Big news, everyone! Estelle’s beloved dead husband was a heroic cop, and in classic fashion he died just days before his planned retirement — not, in classic fashion, in some dramatic shootout, but from a heart attack, due to overwork. This is clearly Estelle’s trauma plot that explains why she finds Ed’s workaholism so triggering, which, boooooring. I do find the details interesting in terms of the “how old is Estelle exactly” question, though. I think we have to assume from context that Estelle was widowed years ago, since she’s subsequently had time to move to Charterstone, get elder scammed, and date and break up with and get back together with Wilbur multiple times until she finally got permanently sick of his shit. If someone joins the force young, they could retire relatively early, but still, Jimmy has to be at least in his mid 50s in this story, right? Was Estelle on the lower end of a problematic age gap? Where’s that trauma plot, huh? I guess that explains why she doesn’t spend much time hanging out with Iris and Zak socially, though I guess the fact they were present for probably the most embarrassing evening she’s ever had might have something to do with it.

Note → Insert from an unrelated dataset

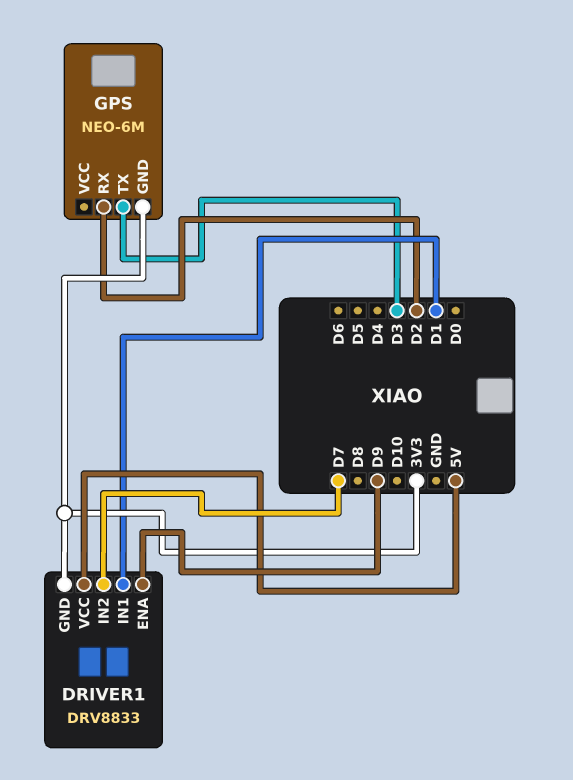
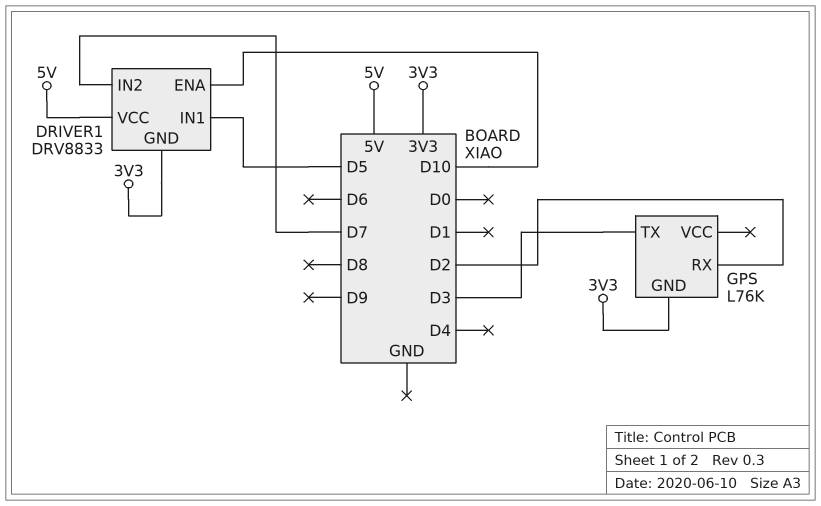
DRIVER1 pin ENA: D9 -> D10
DRIVER1 pin IN1: D1 -> D5
GPS: NEO-6M -> L76K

Rex Morgan, M.D., 10/11/24

I just want to remind you that Mud Mountain Murphy didn’t actually shit himself onstage at Lou’s establishment; he merely pretended to do so, so he could promote himself from opening act to headliner. But his simulated act of defecation was so lifelike that Lou vividly remembers Mud “making a mess.” That’s the quality of performer you want if you’re in the entertainment business, honestly.

Dick Tracy, 10/11/24

Imagine if you were sick with worry and guilt about your beloved brother, and you burst into a scene where he lies dead on the ground, and the first reaction from one of the cops there is to cartoonishly pantomime disgust at your B.O.? I honestly am really enjoying this new “Sam Catchem is a monstrous asshole” characterization.

The Phantom, 10/11/24

In other news, not-Elon Musk‘s robot rover has decided to commit suicide rather than listen to more ponderous lecturing from the Phantom. Most relatable thing it’s done, honestly!